Re: Kill Decision - von Daniel Suarez
geschrieben von ehemaliges Mitglied
als Antwort auf Karl vom 03.08.2015, 12:42:23
Liebe Gudrun,

ich gebe Dir vollkommen Recht. Die Entwicklung der Kriegsführung ist grässlich. Wichtig ist es aber, Entwicklungen im Voraus wahrzunehmen, damit die Zivilgesellschaft nicht einfach überrollt wird, sondern versuchen kann, Einfluss zu nehmen.

Liebend gern würde auch ich Unrecht und Fehlentwicklungen verdrängen, aber das dürfen wir nicht. Nur das Bewusstmachen von Entwicklungen kann dazu führen, geeignete Gegenmaßnahmen zu ergreifen. Deshalb begrüße ich den Aufruf der KI-Forscher, die vor der Entwicklung autonomer Waffen warnen.

Karl
geschrieben von karl


Karl,

glaubst du allen Ernstes,daß so ein "Aufruf" tatsächlich bewirken könnte,diese Waffen nicht zu entwickeln oder gar einzusetzen?

Hiroshima

wäre Warnung genug!

...und.... ???
Karl
Karl
Administrator

Re: Kill Decision - von Daniel Suarez
geschrieben von Karl
als Antwort auf ehemaliges Mitglied vom 03.08.2015, 12:52:43
Liebe Gudrun,

an ein "Verhindern" kann ich auch nicht glauben, aber die Zivilgesellschaft sollte Regeln festlegen, Gesetze erlassen etc.
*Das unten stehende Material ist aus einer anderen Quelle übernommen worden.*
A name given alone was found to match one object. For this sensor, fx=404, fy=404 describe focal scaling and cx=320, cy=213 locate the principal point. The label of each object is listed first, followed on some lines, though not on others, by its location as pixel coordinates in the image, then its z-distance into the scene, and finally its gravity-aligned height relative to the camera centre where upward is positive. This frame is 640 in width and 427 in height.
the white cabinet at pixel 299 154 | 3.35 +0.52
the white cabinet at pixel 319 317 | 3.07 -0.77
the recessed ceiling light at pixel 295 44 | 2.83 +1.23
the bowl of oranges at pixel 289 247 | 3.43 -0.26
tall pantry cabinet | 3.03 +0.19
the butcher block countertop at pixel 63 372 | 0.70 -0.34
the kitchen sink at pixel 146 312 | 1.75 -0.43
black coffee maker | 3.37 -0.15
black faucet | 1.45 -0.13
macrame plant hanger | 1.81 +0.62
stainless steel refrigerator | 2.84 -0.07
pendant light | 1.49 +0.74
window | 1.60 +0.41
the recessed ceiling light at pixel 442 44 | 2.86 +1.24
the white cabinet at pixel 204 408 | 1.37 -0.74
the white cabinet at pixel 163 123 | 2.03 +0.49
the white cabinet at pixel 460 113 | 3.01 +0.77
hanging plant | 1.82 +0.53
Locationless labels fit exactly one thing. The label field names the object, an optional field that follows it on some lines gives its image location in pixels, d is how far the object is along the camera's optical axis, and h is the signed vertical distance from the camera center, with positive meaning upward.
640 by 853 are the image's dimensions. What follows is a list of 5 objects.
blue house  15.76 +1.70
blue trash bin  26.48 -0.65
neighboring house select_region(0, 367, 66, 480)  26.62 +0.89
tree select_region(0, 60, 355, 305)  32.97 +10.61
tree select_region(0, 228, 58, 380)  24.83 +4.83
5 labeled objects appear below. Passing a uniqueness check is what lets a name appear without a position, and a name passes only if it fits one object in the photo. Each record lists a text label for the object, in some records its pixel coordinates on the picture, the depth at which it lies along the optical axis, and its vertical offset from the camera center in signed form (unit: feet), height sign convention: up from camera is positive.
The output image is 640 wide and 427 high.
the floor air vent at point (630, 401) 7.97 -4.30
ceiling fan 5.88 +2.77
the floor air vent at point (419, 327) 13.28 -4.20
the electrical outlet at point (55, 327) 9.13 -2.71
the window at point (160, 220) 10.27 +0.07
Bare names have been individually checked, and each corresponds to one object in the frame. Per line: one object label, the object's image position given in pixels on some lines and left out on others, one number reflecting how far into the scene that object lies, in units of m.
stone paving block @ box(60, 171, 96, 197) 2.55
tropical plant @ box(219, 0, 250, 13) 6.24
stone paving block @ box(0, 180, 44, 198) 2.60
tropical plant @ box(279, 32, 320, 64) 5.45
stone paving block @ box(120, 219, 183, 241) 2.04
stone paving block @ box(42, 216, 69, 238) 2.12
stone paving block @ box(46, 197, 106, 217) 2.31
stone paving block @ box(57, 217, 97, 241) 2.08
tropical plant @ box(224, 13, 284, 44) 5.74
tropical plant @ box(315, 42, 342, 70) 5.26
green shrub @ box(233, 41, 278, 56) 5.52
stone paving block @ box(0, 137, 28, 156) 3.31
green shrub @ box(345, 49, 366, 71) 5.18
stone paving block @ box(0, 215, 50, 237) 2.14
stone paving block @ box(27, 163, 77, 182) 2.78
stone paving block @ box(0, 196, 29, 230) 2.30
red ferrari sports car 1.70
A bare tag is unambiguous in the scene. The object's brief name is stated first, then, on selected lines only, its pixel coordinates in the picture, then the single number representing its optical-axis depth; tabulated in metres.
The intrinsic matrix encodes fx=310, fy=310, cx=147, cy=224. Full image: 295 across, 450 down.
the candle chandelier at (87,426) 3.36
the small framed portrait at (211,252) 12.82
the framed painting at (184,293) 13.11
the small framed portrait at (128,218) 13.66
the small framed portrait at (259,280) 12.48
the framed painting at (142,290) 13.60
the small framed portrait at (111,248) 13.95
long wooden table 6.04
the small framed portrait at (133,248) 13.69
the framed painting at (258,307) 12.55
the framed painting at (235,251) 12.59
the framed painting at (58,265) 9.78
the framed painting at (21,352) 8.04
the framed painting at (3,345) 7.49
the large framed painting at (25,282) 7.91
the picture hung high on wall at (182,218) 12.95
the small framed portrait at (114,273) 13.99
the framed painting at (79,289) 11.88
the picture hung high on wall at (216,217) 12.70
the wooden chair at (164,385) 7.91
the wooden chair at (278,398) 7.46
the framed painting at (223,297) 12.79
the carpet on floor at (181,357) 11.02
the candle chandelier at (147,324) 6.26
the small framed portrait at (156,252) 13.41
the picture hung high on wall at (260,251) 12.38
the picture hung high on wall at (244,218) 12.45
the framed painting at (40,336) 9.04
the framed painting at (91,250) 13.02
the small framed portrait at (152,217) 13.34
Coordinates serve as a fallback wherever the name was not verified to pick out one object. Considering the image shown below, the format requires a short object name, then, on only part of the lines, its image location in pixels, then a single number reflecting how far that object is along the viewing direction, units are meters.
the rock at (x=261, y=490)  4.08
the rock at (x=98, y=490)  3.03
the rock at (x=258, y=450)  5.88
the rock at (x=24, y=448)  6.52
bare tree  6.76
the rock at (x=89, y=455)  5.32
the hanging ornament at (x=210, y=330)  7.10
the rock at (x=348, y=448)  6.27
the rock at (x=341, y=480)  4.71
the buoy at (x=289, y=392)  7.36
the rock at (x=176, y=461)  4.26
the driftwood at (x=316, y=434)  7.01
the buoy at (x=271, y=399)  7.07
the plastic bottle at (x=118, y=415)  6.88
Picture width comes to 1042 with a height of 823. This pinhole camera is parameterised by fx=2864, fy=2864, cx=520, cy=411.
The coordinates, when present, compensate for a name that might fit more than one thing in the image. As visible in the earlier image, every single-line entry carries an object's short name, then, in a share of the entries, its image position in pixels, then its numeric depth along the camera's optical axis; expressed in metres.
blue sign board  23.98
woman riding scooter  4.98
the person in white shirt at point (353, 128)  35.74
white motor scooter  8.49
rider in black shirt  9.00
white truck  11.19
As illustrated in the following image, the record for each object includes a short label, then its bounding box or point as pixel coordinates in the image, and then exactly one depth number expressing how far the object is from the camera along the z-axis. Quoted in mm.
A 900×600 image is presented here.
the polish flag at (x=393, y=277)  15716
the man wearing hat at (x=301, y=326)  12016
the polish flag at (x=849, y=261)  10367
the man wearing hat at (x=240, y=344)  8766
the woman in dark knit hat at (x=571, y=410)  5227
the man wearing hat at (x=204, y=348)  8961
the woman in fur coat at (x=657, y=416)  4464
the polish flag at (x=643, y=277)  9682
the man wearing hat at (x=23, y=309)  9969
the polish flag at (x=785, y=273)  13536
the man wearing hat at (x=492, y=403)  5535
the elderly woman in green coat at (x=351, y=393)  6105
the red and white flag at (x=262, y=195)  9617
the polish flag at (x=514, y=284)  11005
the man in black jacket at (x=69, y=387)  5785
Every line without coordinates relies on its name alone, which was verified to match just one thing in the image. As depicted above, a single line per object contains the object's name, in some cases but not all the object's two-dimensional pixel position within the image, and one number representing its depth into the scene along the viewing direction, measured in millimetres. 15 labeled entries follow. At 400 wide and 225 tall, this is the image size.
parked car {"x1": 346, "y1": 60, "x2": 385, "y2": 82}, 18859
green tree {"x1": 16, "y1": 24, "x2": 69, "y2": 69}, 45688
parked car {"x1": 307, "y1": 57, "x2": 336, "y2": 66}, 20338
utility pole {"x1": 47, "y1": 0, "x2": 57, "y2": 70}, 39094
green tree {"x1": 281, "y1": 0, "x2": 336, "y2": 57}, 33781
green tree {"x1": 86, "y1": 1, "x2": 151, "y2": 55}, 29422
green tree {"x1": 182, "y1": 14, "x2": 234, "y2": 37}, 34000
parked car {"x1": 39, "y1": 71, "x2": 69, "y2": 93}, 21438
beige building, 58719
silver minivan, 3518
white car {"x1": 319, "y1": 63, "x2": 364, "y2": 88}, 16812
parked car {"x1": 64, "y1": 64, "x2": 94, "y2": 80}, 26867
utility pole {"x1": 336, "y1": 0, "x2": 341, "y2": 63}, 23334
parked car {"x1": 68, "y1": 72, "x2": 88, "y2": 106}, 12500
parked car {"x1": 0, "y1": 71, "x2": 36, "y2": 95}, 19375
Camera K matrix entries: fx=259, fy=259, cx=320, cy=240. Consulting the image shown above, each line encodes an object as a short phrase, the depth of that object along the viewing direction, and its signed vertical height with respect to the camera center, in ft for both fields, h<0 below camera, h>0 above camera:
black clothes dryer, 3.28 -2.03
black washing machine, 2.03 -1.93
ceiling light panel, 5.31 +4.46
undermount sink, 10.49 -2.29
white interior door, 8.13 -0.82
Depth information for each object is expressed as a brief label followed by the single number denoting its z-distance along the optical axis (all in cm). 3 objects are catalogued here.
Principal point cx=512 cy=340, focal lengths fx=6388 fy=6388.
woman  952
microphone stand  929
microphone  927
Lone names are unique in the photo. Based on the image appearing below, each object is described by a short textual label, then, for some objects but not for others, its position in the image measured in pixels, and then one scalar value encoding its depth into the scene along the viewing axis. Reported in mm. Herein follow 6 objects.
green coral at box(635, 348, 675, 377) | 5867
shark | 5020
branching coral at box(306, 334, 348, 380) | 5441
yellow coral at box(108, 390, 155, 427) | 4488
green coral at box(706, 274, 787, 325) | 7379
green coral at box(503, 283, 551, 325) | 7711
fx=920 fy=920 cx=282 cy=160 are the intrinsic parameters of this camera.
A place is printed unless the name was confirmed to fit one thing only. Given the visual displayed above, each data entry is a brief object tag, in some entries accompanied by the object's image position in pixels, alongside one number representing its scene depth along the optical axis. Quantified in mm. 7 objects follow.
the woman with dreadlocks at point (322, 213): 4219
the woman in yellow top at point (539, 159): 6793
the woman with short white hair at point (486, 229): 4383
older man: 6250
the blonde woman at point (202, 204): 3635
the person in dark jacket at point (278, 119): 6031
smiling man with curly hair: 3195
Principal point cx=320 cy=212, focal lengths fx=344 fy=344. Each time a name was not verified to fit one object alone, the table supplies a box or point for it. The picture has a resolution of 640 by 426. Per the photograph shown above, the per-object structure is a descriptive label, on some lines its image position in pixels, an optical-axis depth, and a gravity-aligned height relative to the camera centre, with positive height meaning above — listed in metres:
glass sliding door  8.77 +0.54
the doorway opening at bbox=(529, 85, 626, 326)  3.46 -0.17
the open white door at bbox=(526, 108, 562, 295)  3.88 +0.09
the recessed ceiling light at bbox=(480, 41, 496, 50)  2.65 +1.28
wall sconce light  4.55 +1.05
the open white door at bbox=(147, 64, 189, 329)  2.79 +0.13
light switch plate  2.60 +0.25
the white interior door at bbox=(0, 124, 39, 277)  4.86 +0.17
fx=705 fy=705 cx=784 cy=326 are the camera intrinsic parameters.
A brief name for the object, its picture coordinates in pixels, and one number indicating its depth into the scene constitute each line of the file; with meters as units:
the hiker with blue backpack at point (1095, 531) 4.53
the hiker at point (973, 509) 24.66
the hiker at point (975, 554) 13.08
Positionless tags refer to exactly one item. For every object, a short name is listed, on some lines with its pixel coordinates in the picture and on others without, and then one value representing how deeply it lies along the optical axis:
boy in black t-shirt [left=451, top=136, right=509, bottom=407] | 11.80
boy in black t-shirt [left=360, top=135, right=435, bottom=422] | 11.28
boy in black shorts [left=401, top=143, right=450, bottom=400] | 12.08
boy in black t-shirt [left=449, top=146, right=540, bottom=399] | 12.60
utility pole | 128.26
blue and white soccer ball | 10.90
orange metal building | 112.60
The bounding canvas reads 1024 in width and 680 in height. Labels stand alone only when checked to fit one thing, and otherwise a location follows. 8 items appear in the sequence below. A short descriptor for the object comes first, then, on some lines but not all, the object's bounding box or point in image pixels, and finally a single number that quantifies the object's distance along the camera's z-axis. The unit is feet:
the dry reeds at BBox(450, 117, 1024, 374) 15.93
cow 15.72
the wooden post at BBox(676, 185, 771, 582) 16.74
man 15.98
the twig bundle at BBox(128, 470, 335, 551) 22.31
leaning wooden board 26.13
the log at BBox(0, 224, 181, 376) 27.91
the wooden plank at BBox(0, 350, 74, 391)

Zwar hat die Genfer Konvention Grausamkeiten in Kriegen nicht verhindert, aber doch einen nachhaltigen Effekt gehabt, denn "Kriegsverbrechen" sind dadurch immerhin justitiabel geworden.

In ähnlicher Weise kann eine Roboterethik Missbrauch und Fehlentwicklungen sicherlich nicht aus der Welt schaffen, aber helfen, Missbrauch und Fehlentwicklungen einzudämmen.

Auch wenn oft gegen Windmühlen gekämpft werden muss, ist dieser Kampf nicht sinnlos.